Mujeres en la calle

España es el lugar del mundo donde mayor repercusión ha tenido la decidida acción de las mujeres. La conversión de una jornada que algunos querrían conmemorativa en una profundamente reivindicativa. Bienvenido sea ese podio. No estuvieron solas, muchos hombres quisieron compartir su grito, porque es de todos.

Un “hombre de la calle” es un ciudadano normal, corriente. Incluso suena bien. Una “mujer de la calle” quiere decir también algo muy distinto. De una vez por todas es el momento de que juntos gritemos: ¡Basta ya!

¿Cuánto tiempo más tiene que pasar para que la femenina «persona» signifique lo mismo que el masculino «ser humano»? No resulta suficiente que el diccionario lo diga, que ya lo dice. Lo deben demostrar nuestros hechos.

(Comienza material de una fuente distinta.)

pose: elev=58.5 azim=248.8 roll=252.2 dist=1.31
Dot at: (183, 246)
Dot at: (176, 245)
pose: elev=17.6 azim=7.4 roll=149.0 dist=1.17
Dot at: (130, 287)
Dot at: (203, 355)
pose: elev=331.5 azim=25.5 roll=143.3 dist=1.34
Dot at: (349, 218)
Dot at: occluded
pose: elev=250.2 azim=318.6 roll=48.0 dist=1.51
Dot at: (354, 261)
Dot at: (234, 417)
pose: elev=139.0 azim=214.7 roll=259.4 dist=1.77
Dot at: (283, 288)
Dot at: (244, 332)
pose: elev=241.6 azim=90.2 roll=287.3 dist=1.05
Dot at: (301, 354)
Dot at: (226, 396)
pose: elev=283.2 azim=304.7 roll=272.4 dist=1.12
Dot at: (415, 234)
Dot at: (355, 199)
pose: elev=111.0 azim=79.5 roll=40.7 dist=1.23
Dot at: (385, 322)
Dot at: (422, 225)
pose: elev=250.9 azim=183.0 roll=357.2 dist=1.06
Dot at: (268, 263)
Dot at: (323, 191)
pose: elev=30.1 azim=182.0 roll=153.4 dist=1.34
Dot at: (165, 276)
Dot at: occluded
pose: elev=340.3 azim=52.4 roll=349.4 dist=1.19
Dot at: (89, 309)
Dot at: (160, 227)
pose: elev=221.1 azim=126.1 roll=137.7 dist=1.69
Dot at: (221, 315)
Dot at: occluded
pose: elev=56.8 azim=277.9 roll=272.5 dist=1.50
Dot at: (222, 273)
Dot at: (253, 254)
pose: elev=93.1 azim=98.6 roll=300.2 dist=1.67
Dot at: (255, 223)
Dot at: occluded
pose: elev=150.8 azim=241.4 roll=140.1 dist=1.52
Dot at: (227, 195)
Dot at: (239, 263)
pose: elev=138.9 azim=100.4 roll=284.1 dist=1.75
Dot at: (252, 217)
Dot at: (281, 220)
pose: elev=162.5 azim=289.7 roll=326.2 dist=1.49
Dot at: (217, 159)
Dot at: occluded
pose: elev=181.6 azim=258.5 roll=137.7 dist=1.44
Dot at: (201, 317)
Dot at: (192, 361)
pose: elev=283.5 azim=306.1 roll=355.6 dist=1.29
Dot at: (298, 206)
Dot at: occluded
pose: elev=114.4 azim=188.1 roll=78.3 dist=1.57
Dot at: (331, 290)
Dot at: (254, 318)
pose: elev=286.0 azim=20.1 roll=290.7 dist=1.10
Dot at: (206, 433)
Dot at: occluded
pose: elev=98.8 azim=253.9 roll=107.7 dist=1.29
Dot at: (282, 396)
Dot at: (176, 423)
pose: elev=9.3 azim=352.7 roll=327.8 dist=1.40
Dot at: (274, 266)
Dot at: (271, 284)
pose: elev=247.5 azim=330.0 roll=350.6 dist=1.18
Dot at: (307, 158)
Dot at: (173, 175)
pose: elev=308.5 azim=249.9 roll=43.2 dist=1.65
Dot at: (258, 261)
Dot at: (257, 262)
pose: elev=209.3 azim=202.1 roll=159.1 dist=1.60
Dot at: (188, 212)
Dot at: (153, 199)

La Humanidad es la exacta conjunción de los dos géneros que la componen. Cualquier acción o disposición que impida que una mujer o un hombre alcancen su pleno desarrollo vital, basándose en el mero hecho de su género, supone un flagrante delito de «lesa humanidad». La más completa perversión de cualquier mandato ético, cívico o espiritual.

No hay ninguna razón, ni enseñanza ni tampoco tradición, que merezca ser sostenida sin con ella va la más mínima aprobación de la postergación de la mujer. Y si para enviarlas todas al más remoto pasado, las mujeres asaltan las calles, las oficinas y los ministerios. Que sea en buena hora. Todos debemos estar allí, juntos, con ellas. Con palabras y hechos.